I'm making a boggle-like word game. The user is given a grid of letters like this:
O V Z W X
S T A C K
Y R F L Q
The user picks out a word using any adjacent chains of letters, like the word "STACK" across the middle line. The letters used are then replaced by the machine e.g. (new letters in lowercase):
O V Z W X
z e x o p
Y R F L Q
Notice you can now spell "OVeRFLoW" by using the new letters. My problem is: What algorithm can I use to pick new letters that maximizes the number of long words the user can spell? I want the game to be fun and involve spelling e.g. 6 letter words sometimes but, if you pick bad letters, games involve the user just spelling 3 letter words and not getting a chance to find larger words.
For example:
You could just randomly pick new letters from the alphabet. This does not work well.

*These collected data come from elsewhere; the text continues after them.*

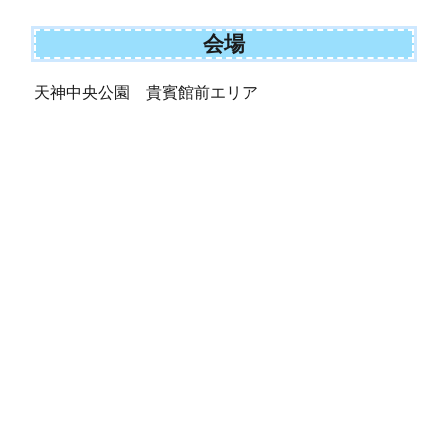
会場
天神中央公園 貴賓館前エリア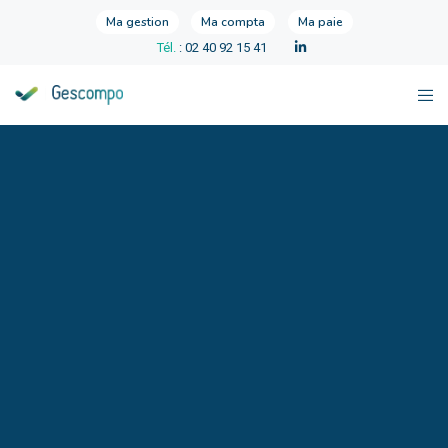
Ma gestion
Ma compta
Ma paie
Tél.
: 02 40 92 15 41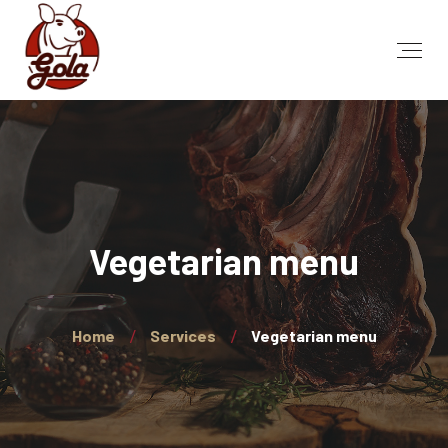
Vegetarian menu
Home
Services
Vegetarian menu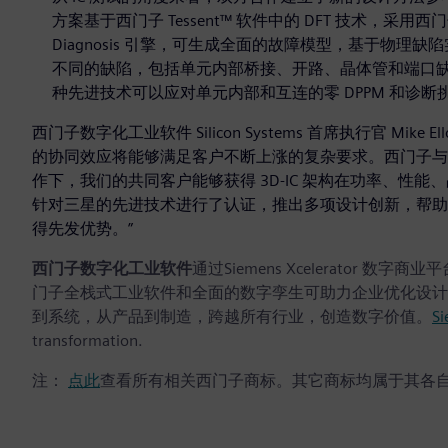
方案基于西门子 Tessent™ 软件中的 DFT 技术，采用西门子的 Te
Diagnosis 引擎，可生成全面的故障模型，基于物理缺
不同的缺陷，包括单元内部桥接、开路、晶体管和端口
种先进技术可以应对单元内部和互连的零 DPPM 和诊断
西门子数字化工业软件 Silicon Systems 首席执行官 Mi
的协同效应将能够满足客户不断上涨的复杂要求。西门子与
作下，我们的共同客户能够获得 3D-IC 架构在功率、性能
针对三星的先进技术进行了认证，推出多项设计创新，帮助
得先发优势。”
西门子数字化工业软件
通过Siemens Xcelerato
门子全栈式工业软件和全面的数字孪生可助力企业优化设计
到系统，从产品到制造，跨越所有行业，创造数字价值。
Si
transformation.
注：
点此
查看所有相关西门子商标。其它商标均属于其各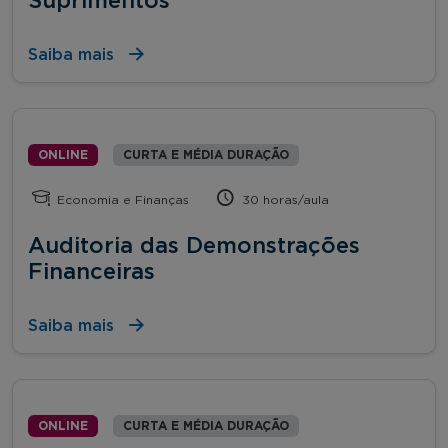
Suprimentos
Saiba mais
ONLINE
CURTA E MÉDIA DURAÇÃO
Economia e Finanças
30 horas/aula
Auditoria das Demonstrações
Financeiras
Saiba mais
ONLINE
CURTA E MÉDIA DURAÇÃO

Likewise, I found picking randomly but using the letter frequencies from Scrabble didn't work well. This works better in Scrabble I think as you are less constrained about the order you use the letters in.

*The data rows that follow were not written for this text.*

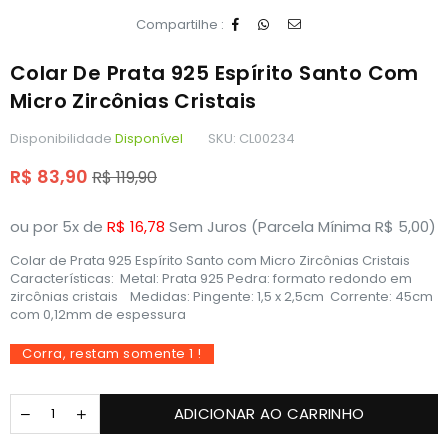
Compartilhe :
Colar De Prata 925 Espírito Santo Com
Micro Zircônias Cristais
Disponibilidade
Disponível
SKU:
CL00234
Preço
R$ 83,90
R$ 119,90
normal
ou por 5x de
R$ 16,78
Sem Juros (Parcela Mínima R$ 5,00)
Colar de Prata 925 Espírito Santo com Micro Zircônias Cristais
Características: Metal: Prata 925 Pedra: formato redondo em
zircônias cristais Medidas: Pingente: 1,5 x 2,5cm Corrente: 45cm
com 0,12mm de espessura
Corra, restam somente
1
!
ADICIONAR AO CARRINHO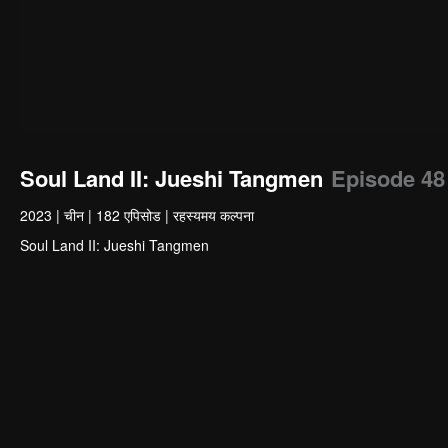
Soul Land II: Jueshi Tangmen
Episode 48
2023
|
चीन
|
182 एपिसोड
|
रहस्यमय कल्पना
Soul Land II: Jueshi Tangmen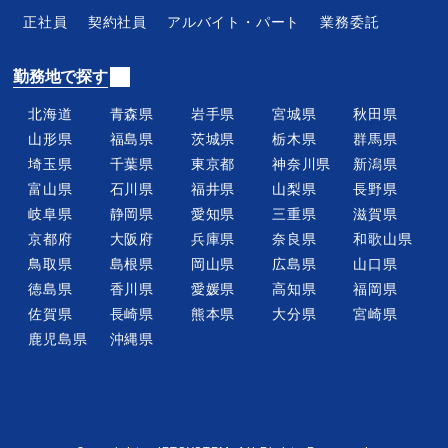
管理本部
経理事務
正社員
契約社員
アルバイト・パート
業務委託
法務部
総務事務
勤務地で探す
営業
営業事務
SE・プログラマー
WEBデザイナー・グラフ
北海道
青森県
岩手県
宮城県
秋田県
ィックデザイナー
山形県
福島県
茨城県
栃木県
群馬県
埼玉県
千葉県
東京都
神奈川県
新潟県
パソコンサポート
家電配送・設置
富山県
石川県
福井県
山梨県
長野県
IOTエンジニア
コールセンター
岐阜県
静岡県
愛知県
三重県
滋賀県
電気工事士
システム開発
京都府
大阪府
兵庫県
奈良県
和歌山県
フィールドエンジニア
メンテナンススタッフ
鳥取県
島根県
岡山県
広島県
山口県
徳島県
香川県
愛媛県
高知県
福岡県
カスタマーサポート
テクニカルサポート
佐賀県
長崎県
熊本県
大分県
宮崎県
鹿児島県
沖縄県
雇用条件から探す
正社員
契約社員
アルバイト・パート
業務委託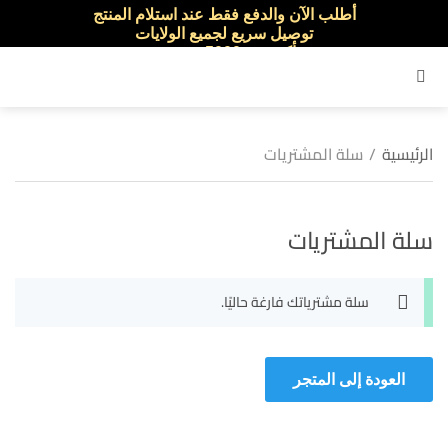
أطلب الآن والدفع فقط عند استلام المنتج
توصيل سريع لجميع الولايات
نفخر بأكثر من 5000 مشتري سعيد
القائمة
الرئيسية
/
سلة المشتريات
سلة المشتريات
سلة مشترياتك فارغة حاليًا.
العودة إلى المتجر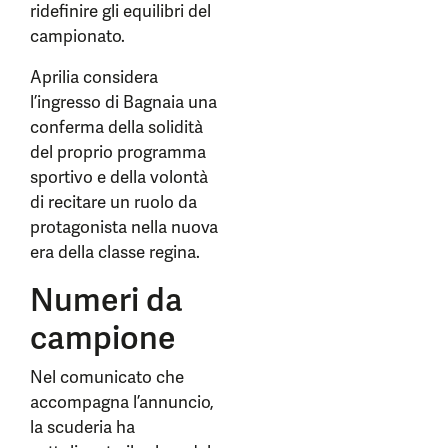
ridefinire gli equilibri del
campionato.
Aprilia considera
l’ingresso di Bagnaia una
conferma della solidità
del proprio programma
sportivo e della volontà
di recitare un ruolo da
protagonista nella nuova
era della classe regina.
Numeri da
campione
Nel comunicato che
accompagna l’annuncio,
la scuderia ha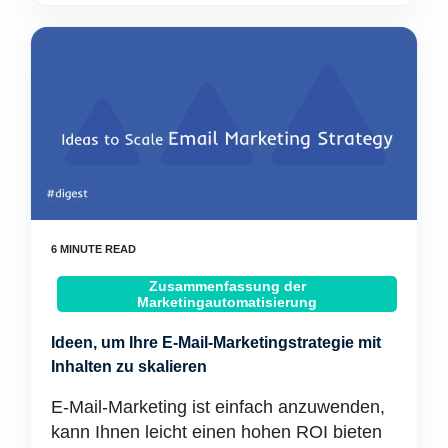
Zusammenfassung der
Marketingautomatisierung
Ideen, um Ihre E-Mail-Marketingstrategie mit
Inhalten zu skalieren
E-Mail-Marketing ist einfach anzuwenden,
kann Ihnen leicht einen hohen ROI bieten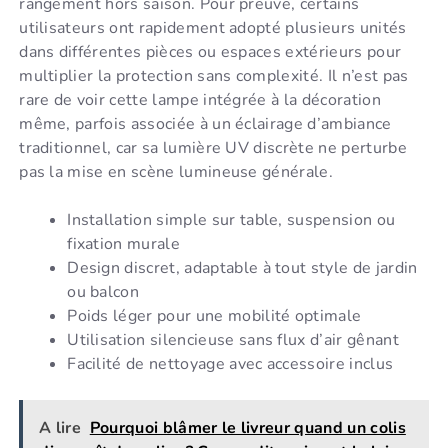
rangement hors saison. Pour preuve, certains
utilisateurs ont rapidement adopté plusieurs unités
dans différentes pièces ou espaces extérieurs pour
multiplier la protection sans complexité. Il n’est pas
rare de voir cette lampe intégrée à la décoration
même, parfois associée à un éclairage d’ambiance
traditionnel, car sa lumière UV discrète ne perturbe
pas la mise en scène lumineuse générale.
Installation simple sur table, suspension ou
fixation murale
Design discret, adaptable à tout style de jardin
ou balcon
Poids léger pour une mobilité optimale
Utilisation silencieuse sans flux d’air gênant
Facilité de nettoyage avec accessoire inclus
A lire
Pourquoi blâmer le livreur quand un colis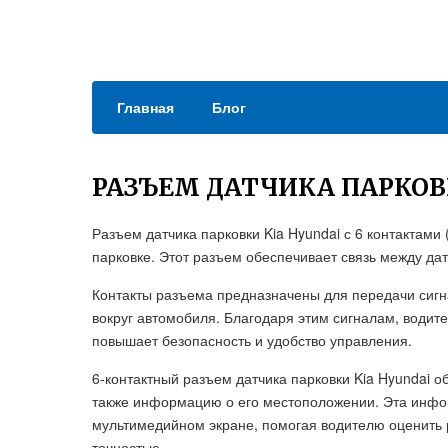
Главная
Блог
РАЗЪЕМ ДАТЧИКА ПАРКОВК
Разъем датчика парковки Kia Hyundai с 6 контактам
парковке. Этот разъем обеспечивает связь между да
Контакты разъема предназначены для передачи сигна
вокруг автомобиля. Благодаря этим сигналам, водит
повышает безопасность и удобство управления.
6-контактный разъем датчика парковки Kia Hyundai о
также информацию о его местоположении. Эта инфо
мультимедийном экране, помогая водителю оценить
точностью.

I tried having a set of lists, each representing one of the dies from the Boggle game, and each letter would be picked from a random die side (I also wonder whether I can legally use this data in a product). I didn't notice this working well. I imagine the Boggle dice sides were chosen in some sensible manner, but I cannot find how this was done.
Some ideas I've considered:
Make a table of how often letter pairs occur together in the dictionary. For the sake of argument, say E is seen next to A 30% of the time. When picking a new letter, I would randomly pick a letter based on the frequency of this letter occurring next to a randomly chosen adjacent letter on the grid. For example, if the neighboring letter was E, the new letter would be "A" 30% of the time. The should mean there are lots of decent pairs to use scattered around the map. I could maybe improve this by making probability tables of a letter occurring between two other letters.
Somehow do a search for what words can be spelt on the current grid, taking the new letters to be wildcards. I would then replace the wildcards with letters that allowed the biggest words to be spelt. I'm not sure how you would do this efficiently however.
Any other ideas are appreciated. I wonder if there is a common way to solve this problem and what other word games use.
Edit: Thanks for the great answers so far! I forgot to mention, I'm really aiming for low memory/cpu requirements if possible, I'm probably going to use the SOWPODS dictionary (about 250,000) and my grid will be able 6 x 6.